Martin Skold is currently pursuing his PhD at the University of St. Andrews, with a dissertation focused on the strategy of long-term security competition between states.
This past week saw the announcement of a putatively historic diplomatic agreement between the U.S. and Iran over the dismantling of the latter’s nuclear program. More precisely, the deal is a framework for a more comprehensive settlement, which will require U.S. Congressional approval (and which will provoke a storm of questions and debate, following the Senate Republicans’ well-publicized letter regarding their constitutional role).
In principle, however, the deal offers a face-saving exit from a more-than-decade-long confrontation between the U.S. and Iran over nuclear enrichment: Iran will eliminate a large portion of its stockpile of enriched uranium, dismantle most of its enrichment centrifuges, and suspend most of its enrichment program for 15 years, a verification regime (to be determined) will ensure that this takes place, and the U.S. will preside over the lifting of sanctions, theoretically subject to Iranian compliance.
Many experts — including non-Democrats — have touted the deal as a way out of the morass of Middle Eastern political rivalry in which the U.S. has been entangled since the first Gulf War. George Friedman, president of the geopolitical intelligence firm Stratfor, has argued in a recent book that the U.S. should seek a long-term rapprochement with Iran, rather as it did when President Nixon reopened relations with China, since their larger interests (including containing Sunni jihadism) overlap. This was echoed by (now former) Stratfor chief geopolitical analyst and prolific author Robert Kaplan, who argued recently that not only are the U.S. and Iran on the same side against ISIS, but that the U.S. needs a new relationship with Iran if it is to complete its “strategic pivot” to the Pacific.

— GIVEN INFORMATION —
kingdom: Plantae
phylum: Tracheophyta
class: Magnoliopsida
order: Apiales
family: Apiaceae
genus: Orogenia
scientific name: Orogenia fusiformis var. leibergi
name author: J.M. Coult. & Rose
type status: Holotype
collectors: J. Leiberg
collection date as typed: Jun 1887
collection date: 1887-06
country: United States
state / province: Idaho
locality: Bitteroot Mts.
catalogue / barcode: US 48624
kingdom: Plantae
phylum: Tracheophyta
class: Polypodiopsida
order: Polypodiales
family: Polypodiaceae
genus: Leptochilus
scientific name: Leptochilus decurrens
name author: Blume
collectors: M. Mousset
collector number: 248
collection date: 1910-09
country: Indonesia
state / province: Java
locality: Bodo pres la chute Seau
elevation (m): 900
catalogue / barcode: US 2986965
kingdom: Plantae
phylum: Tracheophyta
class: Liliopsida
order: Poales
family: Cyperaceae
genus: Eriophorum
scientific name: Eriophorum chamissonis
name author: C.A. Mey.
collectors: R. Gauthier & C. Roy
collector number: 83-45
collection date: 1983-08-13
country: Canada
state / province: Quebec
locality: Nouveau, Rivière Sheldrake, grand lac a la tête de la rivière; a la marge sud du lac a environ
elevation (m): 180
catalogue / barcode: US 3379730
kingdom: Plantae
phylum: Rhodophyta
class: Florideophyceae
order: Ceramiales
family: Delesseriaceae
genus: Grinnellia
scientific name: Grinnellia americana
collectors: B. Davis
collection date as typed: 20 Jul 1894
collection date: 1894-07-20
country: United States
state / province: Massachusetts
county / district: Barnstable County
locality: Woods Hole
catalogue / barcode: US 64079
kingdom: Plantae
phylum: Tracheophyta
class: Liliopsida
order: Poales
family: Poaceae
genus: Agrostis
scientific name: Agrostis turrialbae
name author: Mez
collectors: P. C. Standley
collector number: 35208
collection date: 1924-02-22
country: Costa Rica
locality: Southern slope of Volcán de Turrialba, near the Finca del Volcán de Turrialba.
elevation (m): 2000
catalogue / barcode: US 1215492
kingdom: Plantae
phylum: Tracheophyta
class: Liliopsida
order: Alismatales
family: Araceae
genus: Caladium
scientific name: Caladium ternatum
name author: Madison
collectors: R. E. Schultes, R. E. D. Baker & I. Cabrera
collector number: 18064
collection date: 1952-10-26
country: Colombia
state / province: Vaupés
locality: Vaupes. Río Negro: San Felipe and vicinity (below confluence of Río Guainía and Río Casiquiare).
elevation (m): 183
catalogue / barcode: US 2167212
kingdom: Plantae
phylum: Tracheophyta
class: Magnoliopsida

— WHAT IS BEING ASKED —
Can you reproduce everything from "In principle, however, the" down to "to Iranian compliance." in the article about the U.S.–Iran nuclear framework? Rely only on the article about the U.S.–Iran nuclear framework.

— TASK OUTPUT —
In principle, however, the deal offers a face-saving exit from a more-than-decade-long confrontation between the U.S. and Iran over nuclear enrichment: Iran will eliminate a large portion of its stockpile of enriched uranium, dismantle most of its enrichment centrifuges, and suspend most of its enrichment program for 15 years, a verification regime (to be determined) will ensure that this takes place, and the U.S. will preside over the lifting of sanctions, theoretically subject to Iranian compliance.